New York City, NY

NYC Manipulation in "That's What Frenemies Are For"

The Fiction Addiction
That's What Frenemies Are ForPhoto by(Cover art from the publisher)

In That's What Frenemies Are For, by Sophie Littlefield and Lauren Gershell,  upscale New York mommy Julia maintains her popularity and status by discovering designers, masterminding charity events, and winning the backhand compliments Olympics. But when her Hamptons home needs repairs, poor Julia is basically trapped in Manhattan for the whole summer, which is basically social exile from her wealthy mommy friends, and Julia needs to plot a dramatic comeback after this terrible tragedy.
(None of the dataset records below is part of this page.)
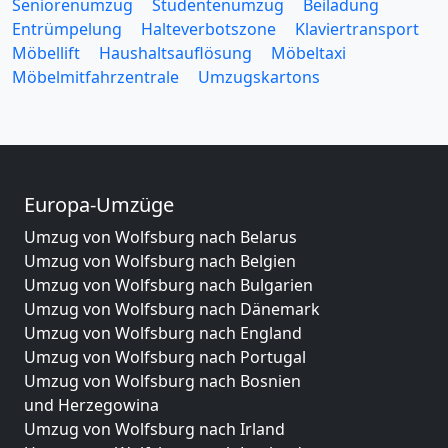
Seniorenumzug
Studentenumzug
Beiladung
Entrümpelung
Halteverbotszone
Klaviertransport
Möbellift
Haushaltsauflösung
Möbeltaxi
Möbelmitfahrzentrale
Umzugskartons
Europa-Umzüge
Umzug von Wolfsburg nach Belarus
Umzug von Wolfsburg nach Belgien
Umzug von Wolfsburg nach Bulgarien
Umzug von Wolfsburg nach Dänemark
Umzug von Wolfsburg nach England
Umzug von Wolfsburg nach Portugal
Umzug von Wolfsburg nach Bosnien
und Herzegowina
Umzug von Wolfsburg nach Irland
I love twisted friendship stories, and I loved the snarky put-downs and backhanded compliments in the mommy posse, and how much Julia really, really cared about maintaining social status amount her almost-friends. For most of the book, her worries are the hilarious non-problems of the very rich, which makes this such a fun read. Oh no! Her status has fallen so far, she's gonna be the volunteer coordinator instead of a co-chair at the next charity gala! True escapist fun, except for the one throwaway reference to a character's underpaid little non-career as an ESL teacher. Damn.

Julia wins a spin class -- AKA massively overpays for a donated gift card a charity evening. While Julia's sculpting her new body and setting up the spin instructor Tatum as her next great find to impress her friends, fresh-faced Midwestern Tatum has her own agenda. (What?!? People who aren't rich have thoughts too!?!?) This sets off an intense and fun social drama, full of backstabbing,  lies, and competitive mommy-ing, in an upscale, designer-everything setting.

These women are all pretending to be friends in their Hamptons summer homes and Insta captions, all while making backhanded quips and changing alliances. I couldn't stop reading about the social drama and competitions, which almost entirely obscure real disasters coming into Julia's life.

Recommended for fans of the Manhattan competition in Social Creature, or the competitive motherhood and social media style of Happy And You Know It.